___ DOCUMENT PASSAGE

Click Generate to create a secure password

Choose a length and character types below, then generate.

16 characters
max 64

About Password Generator

Create strong, unpredictable passwords instantly - right in your browser. Set the length from 8 to 64 characters and toggle uppercase letters, lowercase letters, numbers, and symbols to match any site's rules. Every password is built with the browser's cryptographically secure random generator (crypto.getRandomValues), not the predictable Math.random, and is guaranteed to include at least one character from each type you enable. Nothing is sent to a server, logged, or stored, so the password you see is for your eyes only.

How to Use Password Generator

  1. Choose a length with the slider or number box. Longer is stronger - aim for at least 16 characters where the site allows it.
  2. Turn on the character types you want: uppercase, lowercase, numbers, and symbols. Using all four gives the strongest result.
  3. The password is generated automatically. Click Regenerate (or change any option) to roll a fresh one.
  4. Check the strength meter, then click Copy and paste the password into your sign-up form or password manager.

Password Generator Examples

Strong 16-character password

All four character types at length 16 produces something like g7$Kp2!vQ9zR#mL4 - strong enough for most accounts.

Maximum-security 32-character password

Set length to 32 with every type enabled for banking, email, and password-manager master passwords.

PIN-style numeric code

Enable numbers only and set a short length to generate a random numeric code for offline use.

Read the full guide

How to Use Password Generator: Complete Guide (2026) - 5 min read

Frequently Asked Questions about Password Generator

Are these passwords safe to use?

______
___ ENTRIES SHOWN

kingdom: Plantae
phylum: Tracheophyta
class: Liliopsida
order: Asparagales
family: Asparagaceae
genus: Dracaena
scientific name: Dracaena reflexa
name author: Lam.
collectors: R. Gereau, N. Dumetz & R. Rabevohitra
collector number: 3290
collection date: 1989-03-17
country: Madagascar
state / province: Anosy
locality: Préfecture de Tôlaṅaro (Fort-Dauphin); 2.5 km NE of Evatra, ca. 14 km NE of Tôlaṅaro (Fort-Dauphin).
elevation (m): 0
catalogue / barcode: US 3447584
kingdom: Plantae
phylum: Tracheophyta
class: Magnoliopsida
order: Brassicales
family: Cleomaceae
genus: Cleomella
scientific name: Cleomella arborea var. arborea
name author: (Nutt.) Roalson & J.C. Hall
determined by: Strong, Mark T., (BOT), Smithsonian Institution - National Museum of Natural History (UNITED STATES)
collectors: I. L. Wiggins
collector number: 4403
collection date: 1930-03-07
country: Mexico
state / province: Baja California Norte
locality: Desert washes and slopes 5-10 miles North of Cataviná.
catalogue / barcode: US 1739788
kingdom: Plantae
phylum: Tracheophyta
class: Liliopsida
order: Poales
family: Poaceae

______

* **ASSIGNED TASK A**:
Retype the password generator page, beginning at the words "1. Choose a" and stopping after "the strongest result.".
* **ASSIGNED TASK B**:
According to the password generator page, what range of password lengths can be set?
* **ASSIGNED TASK C**:
Carry on the password generator page from the point where it stops.
The items come from a separate source and are unrelated to the text.

* **FINAL ANSWER A**:
1. Choose a length with the slider or number box. Longer is stronger - aim for at least 16 characters where the site allows it.
  2. Turn on the character types you want: uppercase, lowercase, numbers, and symbols. Using all four gives the strongest result.

* **FINAL ANSWER B**:
From 8 to 64 characters.

* **FINAL ANSWER C**:
Yes. Passwords are generated with crypto.getRandomValues, the browser's cryptographically secure random number generator - the same class of randomness used for security tokens. Generation happens entirely on your device, so the password is never transmitted, logged, or saved anywhere. For maximum safety, generate the password on a trusted device and store it in a password manager.
How long should my password be?
Length matters more than anything else. Twelve characters is a reasonable minimum, 16 is a strong default, and 20 or more is ideal for important accounts like email, banking, and your password manager's master password. This tool supports up to 64 characters. When a site allows it, longer always wins.
Does every password include all the character types I select?
Yes. If you enable uppercase, lowercase, numbers, and symbols, the generator guarantees at least one character from each of those sets, then fills the rest randomly and shuffles the result. This helps you satisfy sites that require a mix of character types without weakening the randomness.
Why use a generator instead of making up my own password?
Humans are predictable. We reuse passwords, base them on names, dates, and dictionary words, and follow patterns that attackers' cracking tools expect. A random generator removes that bias, producing passwords with far higher entropy that are much harder to guess or brute-force.
Is this password generator truly random?
It uses the Web Crypto API (crypto.getRandomValues) with rejection sampling to avoid bias, which is cryptographically secure - unlike Math.random, which is predictable and unsuitable for security. Each character is chosen independently, so results are not weighted toward any pattern.
Do you store or send the passwords anywhere?
No. Everything runs client-side in your browser. The password is created locally and never leaves your device - there are no uploads, no accounts, and no server logs. Refreshing the page discards it, so copy it somewhere safe before you navigate away.
Should I exclude symbols?
Only if a site rejects them. Symbols increase the size of the character pool and make passwords stronger, so keep them enabled when possible. If a login form disallows certain characters, turn symbols off and add a few more characters of length to compensate.
What is a good way to remember these passwords?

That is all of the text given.